To a packed room, sans tissues, Brooke alternated between speech and song--strumming and picking her guitar or striking out from behind a keyboard intimate lyrics about her mother.
Her stronger suit is surely the music, yet words alone do not cheapen how she narrates the show, accompanied by stuffed sinuses and a cello/guitar duo.
"I feel the electricity about it in a good way," Brooke said when asked about the difficulty in telling her hellish tale. "I feel this energy, this glow of love, which was the essence of what it brought to me."
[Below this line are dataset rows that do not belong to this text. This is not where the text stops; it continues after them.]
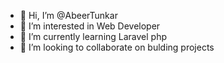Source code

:- 👋 Hi, I’m @AbeerTunkar
- 👀 I’m interested in Web Developer
- 🌱 I’m currently learning Laravel php
- 💞️ I’m looking to collaborate on bulding projects


<!---
AbeerTunkar/AbeerTunkar is a ✨ special ✨ repository because its `README.md` (this file) appears on your GitHub profile.
You can click the Preview link to take a look at your changes.
--->

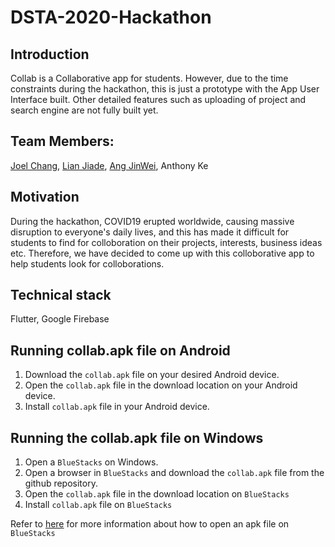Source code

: # DSTA-2020-Hackathon

## Introduction
Collab is a Collaborative app for students. However, due to the time constraints during the hackathon, this is just a prototype with the App User Interface built. Other detailed features such as uploading of project and search engine are not fully built yet.

## Team Members:
[Joel Chang](https://github.com/joelczk), [Lian Jiade](https://github.com/csjiade), [Ang JinWei](https://github.com/ijinwei), Anthony Ke

## Motivation
During the hackathon, COVID19 erupted worldwide, causing massive disruption to everyone's daily lives, and this has made it difficult for students to find for colloboration on their projects, interests, business ideas etc. Therefore, we have decided to come up with this colloborative app to help students look for colloborations.

## Technical stack
Flutter, Google Firebase

## Running collab.apk file on Android
1. Download the `collab.apk` file on your desired Android device.
2. Open the `collab.apk` file in the download location on your Android device.
3. Install `collab.apk` file in your Android device.

## Running the collab.apk file on Windows
1. Open a `BlueStacks` on Windows.
2. Open a browser in `BlueStacks` and download the `collab.apk` file from the github repository.
3. Open the `collab.apk` file in the download location on `BlueStacks`
4. Install `collab.apk` file on `BlueStacks`

Refer to [here](https://support.bluestacks.com/hc/en-us/articles/115003193406-How-can-I-install-an-app-on-BlueStacks-3-#:~:text=Tap%20on%20%E2%80%9CChoose%20Apk%E2%80%9D%20option,on%20open%20to%20install%20it.) for more information about how to open an apk file on `BlueStacks`

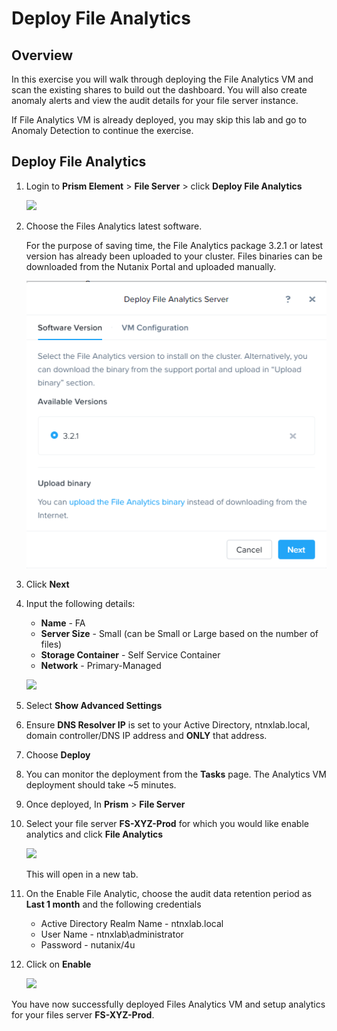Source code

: # Deploy File Analytics

## Overview

In this exercise you will walk through deploying the File Analytics VM
and scan the existing shares to build out the dashboard. You will also
create anomaly alerts and view the audit details for your file server
instance.

If File Analytics VM is already deployed, you may skip this lab and go to Anomaly Detection to continue the exercise.

## Deploy File Analytics

1.  Login to **Prism Element** \> **File Server** \> click **Deploy File Analytics**

    ![](images/31.png)

2.  Choose the Files Analytics latest software.

    For the purpose of saving time, the File Analytics package 3.2.1 or latest version has already been uploaded to your cluster. Files binaries can be downloaded from the Nutanix Portal and uploaded manually.

    ![](images/31-1.png)

3.  Click **Next**

4.  Input the following details:

    -   **Name** - FA
    -   **Server Size** - Small (can be Small or Large based on the
        number of files)
    -   **Storage Container** - Self Service Container
    -   **Network** - Primary-Managed

    ![](images/31-2.png)

5.  Select **Show Advanced Settings**

6.  Ensure **DNS Resolver IP** is set to your Active Directory,
    ntnxlab.local, domain controller/DNS IP address and **ONLY** that
    address.

7.  Choose **Deploy**

8.  You can monitor the deployment from the **Tasks** page. The
    Analytics VM deployment should take \~5 minutes.

9.  Once deployed, In **Prism** \> **File Server**

10. Select your file server **FS-XYZ-Prod** for which you would like enable analytics and click **File Analytics**

    ![](images/33.png)

    This will open in a new tab.

11. On the Enable File Analytic, choose the audit data retention period as **Last 1 month**
    and the following credentials

    -   Active Directory Realm Name - ntnxlab.local
    -   User Name - ntnxlab\administrator
    -   Password - nutanix/4u

12. Click on **Enable**

    ![](images/34.png)

You have now successfully deployed Files Analytics VM and setup
analytics for your files server **FS-XYZ-Prod**.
Director Jeremy B. Cohen collaborated with Brooke on My Mother Has Four Noses, workshopping the production around Gotham last February, as well as in Chicago, Philadelphia and Los Angeles. Once it was ready, Cohen and Brooke traveled to Connecticut (and Philadelphia, again) before the show's New York City premiere.
"Depending on what their generation is, regardless of place, people have connected to this show," said Cohen.
"That you are laughing in the middle of it is so present. What I keep hearing from people is it's that laughter in the moment; there's no right way to do this hard thing."
"There's a grace here," he says, "and there's something very spiritual about that."
For what, on the page, reads like one woman's subjective story, come the final curtain, indeed we're left with a universal truth: Brooke's mother, Christian Science and all, could very well be our own.
One can only hope, then, that Jonatha Brooke and Jeremy B. Cohen's My Mother Has Four Noses continues to make the rounds. Their poetry together really is terribly intimate.